Something i always wanted to know

Donation drives

SOH Bandwidth Drive 2025

Goal
$3,500.00
Earned
$3,230.00
This donation drive ends in

Sid2008

Charter Member
So folks, this will tell you what a dodo I am. So, exactly what is the difference between a scenery and a mesh for FS9? Do I activate a mesh first and then a scenery?
Please keep the answers simple, because I don't get too much technical jargon.
Thanks,
Sid
 
So folks, this will tell you what a dodo I am. So, exactly what is the difference between a scenery and a mesh for FS9? Do I activate a mesh first and then a scenery?
Please keep the answers simple, because I don't get too much technical jargon.
Thanks,
Sid

Here it is; in simple terms mesh is the base layer of elevation data upon which all scenery; ground terrain and buildings is placed.

Mesh should be activated first (ie lower down your scenery list)

ttfn

Pete
 
The mesh is the shape of the terrain.
The landclass is the type of terrain, defining the position of the forests, cultivated fields, cities, villages, roads, lakes, coastlines, etc... The landclass defines which texture goes where.
A scenery is a bundle, that can contain a mesh, a landclass, and some specific objects(buildings, statics planes boats etc..., local ground texture for photoscenery, etc...).

It's generally recommended to place the meshes at the lowest part of the scenery library, below any additionnal scenery.
 
Most addon packages billed as "scenery" are airport addons. They'll usually contain the AFCAD (all the paved/dirt/grass runways and taxiways) and the buildings to go with it.A few get fancy and add a small section of landclass or maybe even mesh for the surrounding local area. Other scenery package are just landmarks, like replacement city downtown regions. I have a decently accurate Greensboro downtown installed. There are also bridges, lighthouses, just about anything. What all of these have in common is that they sit on the ground (except for a few floating objects).

Think of "mesh" as the ground itself. Most mesh packages are replacements for mountain regions that give much better detail than the default. They change the defaul lumps of dirt into the rocky, jagged shapes they should be. They're also generally large packages because there's so much data. As for landclass, Daube's description is pretty much the way I'd put it. I think it also defines the shorelines too.

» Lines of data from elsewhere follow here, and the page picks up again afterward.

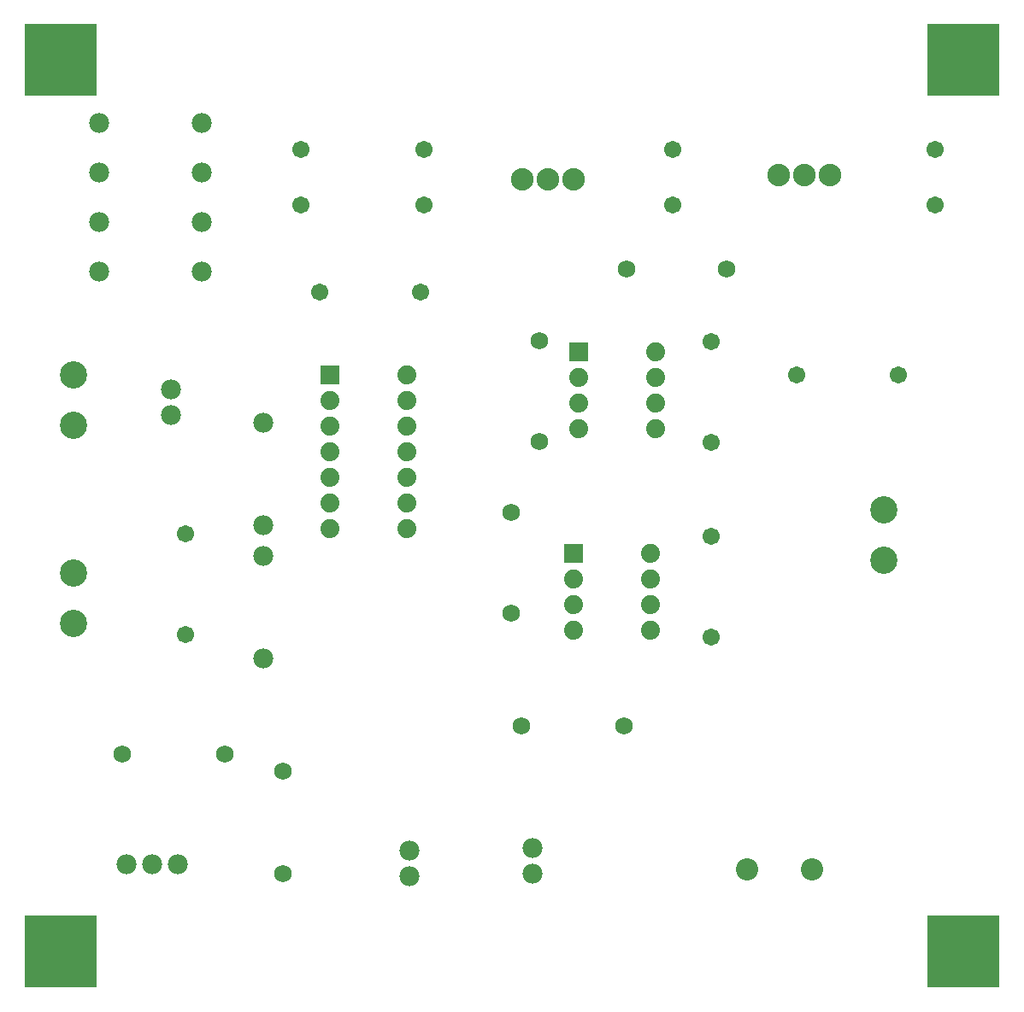
<source format=gbs>
G04 Layer_Color=16711935*
%FSLAX25Y25*%
%MOIN*%
G70*
G01*
G75*
%ADD27C,0.07800*%
%ADD28C,0.06800*%
%ADD29C,0.10642*%
%ADD30C,0.06706*%
%ADD31R,0.07400X0.07400*%
%ADD32C,0.07400*%
%ADD33C,0.08800*%
%ADD34R,0.28359X0.28359*%
%ADD35C,0.08674*%
D27*
X99500Y-161000D02*
D03*
Y-201000D02*
D03*
Y-213000D02*
D03*
Y-253000D02*
D03*
X204500Y-327000D02*
D03*
Y-337000D02*
D03*
X66000Y-333500D02*
D03*
X56000D02*
D03*
X46000D02*
D03*
X35500Y-102000D02*
D03*
X75500D02*
D03*
X156500Y-328000D02*
D03*
Y-338000D02*
D03*
X35500Y-44000D02*
D03*
X75500D02*
D03*
Y-82667D02*
D03*
X35500D02*
D03*
X75500Y-63333D02*
D03*
X35500D02*
D03*
X63500Y-148000D02*
D03*
Y-158000D02*
D03*
D28*
X207000Y-168500D02*
D03*
Y-129000D02*
D03*
X84500Y-290500D02*
D03*
X44500D02*
D03*
X107000Y-337000D02*
D03*
Y-297000D02*
D03*
X240000Y-279500D02*
D03*
X200000D02*
D03*
X241000Y-101000D02*
D03*
X280000D02*
D03*
X196000Y-196000D02*
D03*
Y-235500D02*
D03*
D29*
X25500Y-239500D02*
D03*
Y-219815D02*
D03*
X341500Y-214685D02*
D03*
Y-195000D02*
D03*
X25500Y-142500D02*
D03*
Y-162185D02*
D03*
D30*
X69000Y-243870D02*
D03*
Y-204500D02*
D03*
X274000Y-168870D02*
D03*
Y-129500D02*
D03*
Y-244870D02*
D03*
Y-205500D02*
D03*
X121500Y-110000D02*
D03*
X160870D02*
D03*
X307630Y-142500D02*
D03*
X347000D02*
D03*
X259000Y-54347D02*
D03*
Y-76000D02*
D03*
X361500Y-54347D02*
D03*
Y-76000D02*
D03*
X114000Y-54347D02*
D03*
Y-76000D02*
D03*
X162000Y-54347D02*
D03*
Y-76000D02*
D03*
D31*
X125500Y-142500D02*
D03*
X220500Y-212000D02*
D03*
X222500Y-133500D02*
D03*
D32*
X125500Y-152500D02*
D03*
Y-162500D02*
D03*
Y-172500D02*
D03*
Y-182500D02*
D03*
Y-192500D02*
D03*
Y-202500D02*
D03*
X155500D02*
D03*
Y-192500D02*
D03*
Y-182500D02*
D03*
Y-172500D02*
D03*
Y-162500D02*
D03*
Y-152500D02*
D03*
Y-142500D02*
D03*
X220500Y-222000D02*
D03*
Y-232000D02*
D03*
Y-242000D02*
D03*
X250500D02*
D03*
Y-232000D02*
D03*
Y-222000D02*
D03*
Y-212000D02*
D03*
X222500Y-143500D02*
D03*
Y-153500D02*
D03*
Y-163500D02*
D03*
X252500D02*
D03*
Y-153500D02*
D03*
Y-143500D02*
D03*
Y-133500D02*
D03*
D33*
X220500Y-66000D02*
D03*
X210500D02*
D03*
X200500D02*
D03*
X320500Y-64500D02*
D03*
X310500D02*
D03*
X300500D02*
D03*
D34*
X20500Y-367500D02*
D03*
X372500D02*
D03*
Y-19500D02*
D03*
X20500D02*
D03*
D35*
X288000Y-335500D02*
D03*
X313500D02*
D03*
M02*

</source>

As far as where things go on the ladder, I generally tend to think in terms of a pyramid. The widest coverage goes in first at the bottom - mesh with broad coverage, then smaller meshes for places like Mt. Rainier. Airports go in last at the top of the ladder.
 
Hi,

With mesh FS2004 will always use the highest resolution available, regardless of the scenery layer. Except when you have more than one sets of mesh with the SAME resolution, when FS2004 will use the one with the LOWEST priority.

Thus, in my fairly extensive list of add-ons, several sceneries come with their own specialist mesh which I want to show, so these have to be selected in preference to my "general" FSGenesis mesh. So what I've done is put my FSGenesis mesh in their own folders (sorted by resolution) and placed them right at the top of my scenery listing. This won't affect the priority of the "normal" scenery layers but means that any scenery with its own mesh will be at a lower priority and thus the mesh will be used in preference to the FSGenesis mesh.

Naturally this is just one method of achieving the desired result, but it works for me !

Alastair
 
Here is yet another answer to your question...

Mesh.................The wire like grid / shape of the earth terrain. Not the textures but rather an actual 'mesh' (wire structure) of the land (mountains, flat lands, etc). Figuratively; Like a car fender with out the paint, the raw metal 'shape'.


Scenery............The paint on the Mesh, the textures that the mesh is painted with. Buildings, ground textures.
Figuratively; The paint and trim 'on' the car fender.



Bill
 
Hi,
With mesh FS2004 will always use the highest resolution available, regardless of the scenery layer. Except when you have more than one sets of mesh with the SAME resolution, when FS2004 will use the one with the LOWEST priority.
Alastair

Every time there is a discussion of where things go in the scenery library, I always end up with a doubt, and it is this:

If an item sits at the TOP OF THE LIST, is that the HIGHEST or the LOWEST priority?

- H52
 
Generally speaking, what's at the top of the list will be applied last, except for the mesh as mentioned above. That's why you keep the more localized addons up there. I suppose you could call that being a higher "priority."